Segment Start: Given data

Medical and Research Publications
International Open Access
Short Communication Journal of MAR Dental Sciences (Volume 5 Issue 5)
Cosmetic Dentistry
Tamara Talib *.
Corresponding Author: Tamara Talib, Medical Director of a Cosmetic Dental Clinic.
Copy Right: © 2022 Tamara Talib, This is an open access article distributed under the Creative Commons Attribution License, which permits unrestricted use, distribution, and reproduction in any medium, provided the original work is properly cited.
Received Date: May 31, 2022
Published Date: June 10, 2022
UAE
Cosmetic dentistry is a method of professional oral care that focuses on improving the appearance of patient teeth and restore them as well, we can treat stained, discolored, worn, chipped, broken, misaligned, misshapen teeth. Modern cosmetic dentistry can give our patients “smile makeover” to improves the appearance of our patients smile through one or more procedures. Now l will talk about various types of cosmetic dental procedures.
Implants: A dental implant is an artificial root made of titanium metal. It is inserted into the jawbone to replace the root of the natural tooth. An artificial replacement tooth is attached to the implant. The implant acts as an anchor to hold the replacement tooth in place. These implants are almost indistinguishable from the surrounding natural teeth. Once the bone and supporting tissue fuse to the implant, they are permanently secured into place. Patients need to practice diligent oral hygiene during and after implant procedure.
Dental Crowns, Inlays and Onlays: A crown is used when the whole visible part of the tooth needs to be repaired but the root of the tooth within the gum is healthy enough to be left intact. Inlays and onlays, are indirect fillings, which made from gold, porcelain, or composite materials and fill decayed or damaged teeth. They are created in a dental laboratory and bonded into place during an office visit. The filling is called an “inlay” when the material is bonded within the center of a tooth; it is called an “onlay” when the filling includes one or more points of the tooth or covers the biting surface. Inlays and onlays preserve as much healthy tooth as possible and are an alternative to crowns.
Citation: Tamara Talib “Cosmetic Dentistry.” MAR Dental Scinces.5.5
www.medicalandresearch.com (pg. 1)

Segment End: Given data

• [Prompt]:
The records above are to be given again in full, exactly.

• [Result of the task]:
Medical and Research Publications
International Open Access
Short Communication Journal of MAR Dental Sciences (Volume 5 Issue 5)
Cosmetic Dentistry
Tamara Talib *.
Corresponding Author: Tamara Talib, Medical Director of a Cosmetic Dental Clinic.
Copy Right: © 2022 Tamara Talib, This is an open access article distributed under the Creative Commons Attribution License, which permits unrestricted use, distribution, and reproduction in any medium, provided the original work is properly cited.
Received Date: May 31, 2022
Published Date: June 10, 2022
UAE
Cosmetic dentistry is a method of professional oral care that focuses on improving the appearance of patient teeth and restore them as well, we can treat stained, discolored, worn, chipped, broken, misaligned, misshapen teeth. Modern cosmetic dentistry can give our patients “smile makeover” to improves the appearance of our patients smile through one or more procedures. Now l will talk about various types of cosmetic dental procedures.
Implants: A dental implant is an artificial root made of titanium metal. It is inserted into the jawbone to replace the root of the natural tooth. An artificial replacement tooth is attached to the implant. The implant acts as an anchor to hold the replacement tooth in place. These implants are almost indistinguishable from the surrounding natural teeth. Once the bone and supporting tissue fuse to the implant, they are permanently secured into place. Patients need to practice diligent oral hygiene during and after implant procedure.
Dental Crowns, Inlays and Onlays: A crown is used when the whole visible part of the tooth needs to be repaired but the root of the tooth within the gum is healthy enough to be left intact. Inlays and onlays, are indirect fillings, which made from gold, porcelain, or composite materials and fill decayed or damaged teeth. They are created in a dental laboratory and bonded into place during an office visit. The filling is called an “inlay” when the material is bonded within the center of a tooth; it is called an “onlay” when the filling includes one or more points of the tooth or covers the biting surface. Inlays and onlays preserve as much healthy tooth as possible and are an alternative to crowns.
Citation: Tamara Talib “Cosmetic Dentistry.” MAR Dental Scinces.5.5
www.medicalandresearch.com (pg. 1)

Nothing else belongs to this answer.